In 2019, Tang et al. combined Ti3C2T nanosheets with Ag nanowire networks to fabricate the transparent, highly conductive and flexible hybrid electrodes for flexible OSCs that are based on different combinations of organic active materials including PTB7-Th:PC71BM, PBDB-T:ITIC and PBDB-T:ITIC:PC71BM [71]. This MXene/Ag nanowire hybrid electrode, prepared via a simple and scalable solution-processed method as shown in Fig. 6a, exhibits excellent performance. The flexible ternary (PBDB-T:ITIC:PC71BM) OSCs using this hybrid transparent electrode deliver a champion PCE of 8.30% and meanwhile exhibit robust mechanical performance, i.e., 84.6% retention of the initial PCE after 1000 bending and unbending cycles to a 5-mm bending radius.

Fig. 6

a Fabrication process of the flexible transparent electrodes based on Ti3C2T MXene nanosheets and Ag nanowire networks.
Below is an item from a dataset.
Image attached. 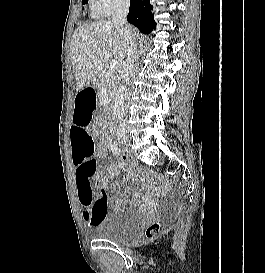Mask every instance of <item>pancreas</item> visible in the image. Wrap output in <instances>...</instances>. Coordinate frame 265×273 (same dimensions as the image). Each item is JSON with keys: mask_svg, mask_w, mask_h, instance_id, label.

Copyright © 2019 American Chemical Society. b Schematic of the preparation (left), optical photograph (upper right) and cross-sectional demonstration (lower right) of the Ti3C2T transparent flexible electrode for the PV supercapacitors. c Working principle of the semitransparent, flexible PV supercapacitor in the charge (left) and discharge states. Copyright © 2020 The Royal Society of Chemistry

Recently, Qin et al. reported utilization of the Ti3C2T MXene thin film as a common electrode to fabricate the MXene-based all-solution-processed semitransparent flexible photovoltaic (PV) supercapacitor by integrating a flexible OSC and a transparent MXene supercapacitor in the vertical direction [72]. Figure 6b shows the schematic of the preparation (left), optical photograph (upper right) and cross-sectional demonstration (lower right) of the transparent flexible electrode, and the device configuration and working principle are shown in Fig. 6c. The flexible OSCs with Ti3C2T as the transparent electrode can deliver a high PCE of 13.6%, comparable with that of the control device using an ITO electrode. The PV supercapacitor exhibits an average visible transmission of 33.5% and the maximum storage efficiency and overall efficiency of up to 88% and 2.2%, respectively. In addition, this strategy is suitable for blading, printing and roll-to-roll manufacturing, which is promising for the production of cost-efficient flexible PV supercapacitors to satisfy the increasing energy demands for portable, wearable and miniature electronic devices.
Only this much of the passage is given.